美濃・斎藤家の落ち武者から国持大名にまで出世したのに、自らの突出によって島津との戦に敗戦して改易。一家離散のどん底から再び国持大名まで出世。さらには徳川二代将軍のときには「秀忠付」に任命されるなど徳川幕府の重鎮となった「仙石久秀」のジェットコースター人生を描く「センゴク」シリーズの第4Season『宮下英樹「センゴク権兵衛」』の第24巻。
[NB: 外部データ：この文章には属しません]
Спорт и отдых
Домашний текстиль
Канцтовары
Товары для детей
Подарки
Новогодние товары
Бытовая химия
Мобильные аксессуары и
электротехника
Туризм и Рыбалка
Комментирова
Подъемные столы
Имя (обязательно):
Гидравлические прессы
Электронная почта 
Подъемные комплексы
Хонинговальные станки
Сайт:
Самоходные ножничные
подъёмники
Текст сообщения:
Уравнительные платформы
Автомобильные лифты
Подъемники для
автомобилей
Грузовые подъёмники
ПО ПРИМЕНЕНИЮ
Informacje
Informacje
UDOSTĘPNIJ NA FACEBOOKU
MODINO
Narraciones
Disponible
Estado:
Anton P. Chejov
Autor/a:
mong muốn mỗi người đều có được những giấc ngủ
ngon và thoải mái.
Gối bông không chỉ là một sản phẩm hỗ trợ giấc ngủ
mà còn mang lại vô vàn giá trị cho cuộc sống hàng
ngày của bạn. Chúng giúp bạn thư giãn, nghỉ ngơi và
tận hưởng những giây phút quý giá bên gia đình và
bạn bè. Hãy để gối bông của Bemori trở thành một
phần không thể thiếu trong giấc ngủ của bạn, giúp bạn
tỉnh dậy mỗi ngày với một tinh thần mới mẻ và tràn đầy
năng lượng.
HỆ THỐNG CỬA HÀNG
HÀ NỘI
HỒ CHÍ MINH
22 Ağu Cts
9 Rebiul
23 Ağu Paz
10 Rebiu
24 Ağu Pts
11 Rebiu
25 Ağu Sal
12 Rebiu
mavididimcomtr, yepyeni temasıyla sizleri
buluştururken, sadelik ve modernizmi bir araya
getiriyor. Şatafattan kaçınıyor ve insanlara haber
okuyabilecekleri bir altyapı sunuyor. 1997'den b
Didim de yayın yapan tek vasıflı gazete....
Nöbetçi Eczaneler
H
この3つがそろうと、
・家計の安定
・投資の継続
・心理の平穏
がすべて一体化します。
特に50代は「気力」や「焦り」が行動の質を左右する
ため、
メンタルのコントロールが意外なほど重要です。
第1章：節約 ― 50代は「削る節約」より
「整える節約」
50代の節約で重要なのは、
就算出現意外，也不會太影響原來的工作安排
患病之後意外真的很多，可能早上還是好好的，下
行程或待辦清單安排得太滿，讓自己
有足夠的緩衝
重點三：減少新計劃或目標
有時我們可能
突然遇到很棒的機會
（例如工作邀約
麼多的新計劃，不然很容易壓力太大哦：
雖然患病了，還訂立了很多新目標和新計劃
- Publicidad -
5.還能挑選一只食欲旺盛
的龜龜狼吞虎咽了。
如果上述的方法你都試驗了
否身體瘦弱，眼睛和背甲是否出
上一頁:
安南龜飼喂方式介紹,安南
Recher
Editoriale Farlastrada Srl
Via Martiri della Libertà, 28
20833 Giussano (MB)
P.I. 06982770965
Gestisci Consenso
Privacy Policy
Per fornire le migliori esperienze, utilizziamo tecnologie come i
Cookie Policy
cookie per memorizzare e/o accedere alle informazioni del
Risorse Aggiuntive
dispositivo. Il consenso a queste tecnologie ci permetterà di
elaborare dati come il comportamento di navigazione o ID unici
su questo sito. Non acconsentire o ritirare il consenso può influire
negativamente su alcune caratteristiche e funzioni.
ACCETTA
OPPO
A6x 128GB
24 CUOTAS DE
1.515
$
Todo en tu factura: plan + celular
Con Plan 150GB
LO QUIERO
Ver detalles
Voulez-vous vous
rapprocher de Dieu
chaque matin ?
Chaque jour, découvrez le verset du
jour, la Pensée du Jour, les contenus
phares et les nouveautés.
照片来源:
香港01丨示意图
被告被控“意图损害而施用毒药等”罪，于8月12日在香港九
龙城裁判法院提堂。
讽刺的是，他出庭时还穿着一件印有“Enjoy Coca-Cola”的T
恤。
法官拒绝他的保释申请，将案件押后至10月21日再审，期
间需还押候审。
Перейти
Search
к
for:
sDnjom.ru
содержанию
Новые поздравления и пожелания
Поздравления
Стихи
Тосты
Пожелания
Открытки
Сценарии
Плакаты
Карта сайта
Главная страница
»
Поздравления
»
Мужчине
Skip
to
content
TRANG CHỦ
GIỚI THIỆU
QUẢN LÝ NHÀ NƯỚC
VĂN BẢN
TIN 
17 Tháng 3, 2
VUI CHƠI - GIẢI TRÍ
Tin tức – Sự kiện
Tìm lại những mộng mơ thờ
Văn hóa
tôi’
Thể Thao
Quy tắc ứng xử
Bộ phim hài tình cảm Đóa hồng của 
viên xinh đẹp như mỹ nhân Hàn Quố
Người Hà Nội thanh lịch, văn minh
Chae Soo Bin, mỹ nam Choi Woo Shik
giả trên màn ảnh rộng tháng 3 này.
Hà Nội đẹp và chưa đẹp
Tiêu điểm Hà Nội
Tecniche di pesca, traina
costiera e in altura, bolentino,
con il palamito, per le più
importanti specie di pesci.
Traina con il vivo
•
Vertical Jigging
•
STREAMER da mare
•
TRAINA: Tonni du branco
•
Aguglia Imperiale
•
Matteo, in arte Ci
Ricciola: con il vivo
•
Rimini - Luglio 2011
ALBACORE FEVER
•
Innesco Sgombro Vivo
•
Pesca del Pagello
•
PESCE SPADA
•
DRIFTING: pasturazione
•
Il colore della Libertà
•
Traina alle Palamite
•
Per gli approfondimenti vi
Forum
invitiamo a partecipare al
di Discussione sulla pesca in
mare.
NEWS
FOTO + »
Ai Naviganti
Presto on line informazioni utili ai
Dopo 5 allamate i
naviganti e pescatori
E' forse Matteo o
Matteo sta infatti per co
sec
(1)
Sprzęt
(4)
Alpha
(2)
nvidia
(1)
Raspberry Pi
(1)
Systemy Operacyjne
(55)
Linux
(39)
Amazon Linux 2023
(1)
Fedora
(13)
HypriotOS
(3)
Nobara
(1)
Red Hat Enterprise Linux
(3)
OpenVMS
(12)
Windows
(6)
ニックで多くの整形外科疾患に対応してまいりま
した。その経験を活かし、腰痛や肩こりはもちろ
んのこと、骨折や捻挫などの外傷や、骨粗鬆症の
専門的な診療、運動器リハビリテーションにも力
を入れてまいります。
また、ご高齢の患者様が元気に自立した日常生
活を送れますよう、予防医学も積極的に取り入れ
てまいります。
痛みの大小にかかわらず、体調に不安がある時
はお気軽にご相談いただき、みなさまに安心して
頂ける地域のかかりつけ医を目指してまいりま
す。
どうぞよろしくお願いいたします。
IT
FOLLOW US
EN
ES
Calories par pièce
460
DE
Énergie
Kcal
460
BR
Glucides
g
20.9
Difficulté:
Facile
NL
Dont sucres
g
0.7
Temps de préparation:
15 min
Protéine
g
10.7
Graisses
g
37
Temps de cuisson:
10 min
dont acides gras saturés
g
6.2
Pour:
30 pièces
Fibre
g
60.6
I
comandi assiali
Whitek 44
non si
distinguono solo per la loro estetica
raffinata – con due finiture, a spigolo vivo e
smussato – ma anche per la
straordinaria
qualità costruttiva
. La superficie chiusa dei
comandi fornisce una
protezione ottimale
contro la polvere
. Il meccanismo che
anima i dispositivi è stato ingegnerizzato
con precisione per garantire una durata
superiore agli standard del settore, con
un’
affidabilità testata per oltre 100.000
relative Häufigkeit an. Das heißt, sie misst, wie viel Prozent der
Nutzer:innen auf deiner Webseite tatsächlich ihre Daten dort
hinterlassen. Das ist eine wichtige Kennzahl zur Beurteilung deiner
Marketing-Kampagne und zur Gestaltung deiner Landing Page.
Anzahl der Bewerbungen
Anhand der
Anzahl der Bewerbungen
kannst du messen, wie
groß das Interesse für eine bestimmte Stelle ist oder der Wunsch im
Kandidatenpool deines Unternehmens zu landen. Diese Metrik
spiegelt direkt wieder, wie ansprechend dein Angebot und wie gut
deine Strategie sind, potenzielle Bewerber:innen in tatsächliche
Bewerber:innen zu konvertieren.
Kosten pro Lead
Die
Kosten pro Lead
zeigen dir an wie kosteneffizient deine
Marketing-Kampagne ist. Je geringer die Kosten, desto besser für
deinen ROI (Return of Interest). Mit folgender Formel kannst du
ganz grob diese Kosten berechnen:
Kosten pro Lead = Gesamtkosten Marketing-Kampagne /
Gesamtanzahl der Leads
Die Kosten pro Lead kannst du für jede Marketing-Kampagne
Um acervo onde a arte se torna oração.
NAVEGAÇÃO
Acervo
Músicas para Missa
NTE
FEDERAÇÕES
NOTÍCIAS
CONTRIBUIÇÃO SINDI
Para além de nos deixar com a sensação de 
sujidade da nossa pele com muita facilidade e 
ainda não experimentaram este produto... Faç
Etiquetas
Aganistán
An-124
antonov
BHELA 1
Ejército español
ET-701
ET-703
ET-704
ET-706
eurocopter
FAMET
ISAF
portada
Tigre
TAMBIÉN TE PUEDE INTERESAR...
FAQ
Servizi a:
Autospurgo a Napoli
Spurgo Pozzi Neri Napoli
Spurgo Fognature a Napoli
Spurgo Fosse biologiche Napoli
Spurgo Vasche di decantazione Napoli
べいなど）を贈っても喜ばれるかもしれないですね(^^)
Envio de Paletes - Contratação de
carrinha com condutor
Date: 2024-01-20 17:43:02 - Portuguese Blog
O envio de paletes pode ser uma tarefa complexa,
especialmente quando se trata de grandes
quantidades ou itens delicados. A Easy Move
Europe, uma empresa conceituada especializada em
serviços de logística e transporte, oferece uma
前巻で朝鮮半島へ侵攻し、高麗国の首都・漢城を落城させたのですが、その後の明国への侵攻を行うための秀吉の渡海をめぐって、徳川家康と石田三成との意見対立が表面化し、政権内での亀裂が明らかになりはじめたのですが、今巻ではさらにその対立が激しくなってきます。
あらすじと注目ポイント
構成は
vol201 板挟み
vol202 揺れる心境
vol203 踊る戦線
vol204 勅使来日
vol205 外交手腕
vol206 豊臣の前途
vol207 さらば
vol208 喧しいわ
vol209 大捕物
vol210 大盗賊の正体
となっていて、急遽渡海を取りやめた秀吉の名代として、石田三成、増田長盛、大谷吉継たちが指揮権を託されて渡海するところから始まります。
石田三成は
とかく殿下は「渡海軍の統制」を
徳川・前田(の)両殿ではなく、奉行衆に託された
その信頼に応えねばならぬ
と意気に感じているのですが、理想論に走りがちな奉行衆に対する不安感は拭いようもありません。
案の定、今後の方向性について高麗国の内政優先か、明国への侵攻優先かはっきりしない上に、先発している諸将たちは三成たち文治官僚を軽視している武闘派ばかりで、対立が激化するのは目に見えている状況です。さらに、母親の死去によって秀吉も京へ引き上げるなど、リーダー不在のままで事が進んでいってます。
さらに加えて、実際の戦局の情報をそのまま秀吉に伝えると激怒間違いなしので、かなりごまかして伝えるなど情報操作も行われていたのが、「朝鮮戦役」の裏側のようです。
筆者は
とかく秀吉は疲れていた
そして「安易な誤情報」に縋ってしまったのかもしれない
と評しています
まるで、2021年当時のコロナ対応をめぐる政権によく似た状況がおきていたわけですね。
こうした中で「明国との和平交渉」が始まっていくわけですが、小西行長と明の和平派とが仕立てる「偽」の明国勅使を相手にして、戦役の趨勢や相手国の思惑について情報不足のなままの「秀吉」が演じる「交渉劇」です。
センゴクは現在の豊臣政権下では権力ピラミッドの下のほうなので、詳細について知り得る立場ではないのですが、持ち前の鋭い勘で、この舞台裏に勘付いているとともに、秀吉政権の今後についてなにやら暗い予測をたてています。
物語の後半部分では、あの「石川五右衛門」の登場です。本書では、大名の大半が九州の名護屋にいたことによる畿内の警備不足をついたもので、手下の数が500人から1000人いる大名並みの大盗賊団の「頭目」として描かれています。
史実では、センゴクは伏見城に忍び込んだ五右衛門相手に大バトルをしたり、と五右衛門捕縛に大功績をあげたことにななっているのですが、本書では
俺らにゃ、何事もねぇ静謐の世は
ドブみてぇなもんさ
と戦国の世の終わりを嘆く五右衛門と語り合うひと味違う描き方をしています。秀吉による天下統一は身分関係の固定化ももたらしているわけで、戦働きで一発逆転を狙っていた下積みの人々の「喪失感」を「石川五右衛門」が体現していたようです。
ここで少しネタバレしておくと、次巻以降で豊臣政権を揺るがすことになる、明との和平交渉で秀吉政権と朝廷との板挟みにされたり、茶々の男子出生で不安にかられる関白秀次の様子が仕込まれているので、ここはしっかりおさえておきましょう。
レビュアーの一言
こうした情勢の中で、茶々の懐妊と男子出生という「慶事」は進んでいってます。淀君の懐妊については、秀吉の子種ではないのでは、という疑惑が昔からあるわけですが、筆者の推測は名護屋城下での男たちの連続不審死と秀吉と淀君との
茶々、後始末はつけたんじゃな?
という会話で表しています。
これらを見ると、筆者は、この懐妊は豊臣家の存続を図る為の秀吉・淀君二人の「計画」で、姦通疑惑も承知の上、という推理ですね。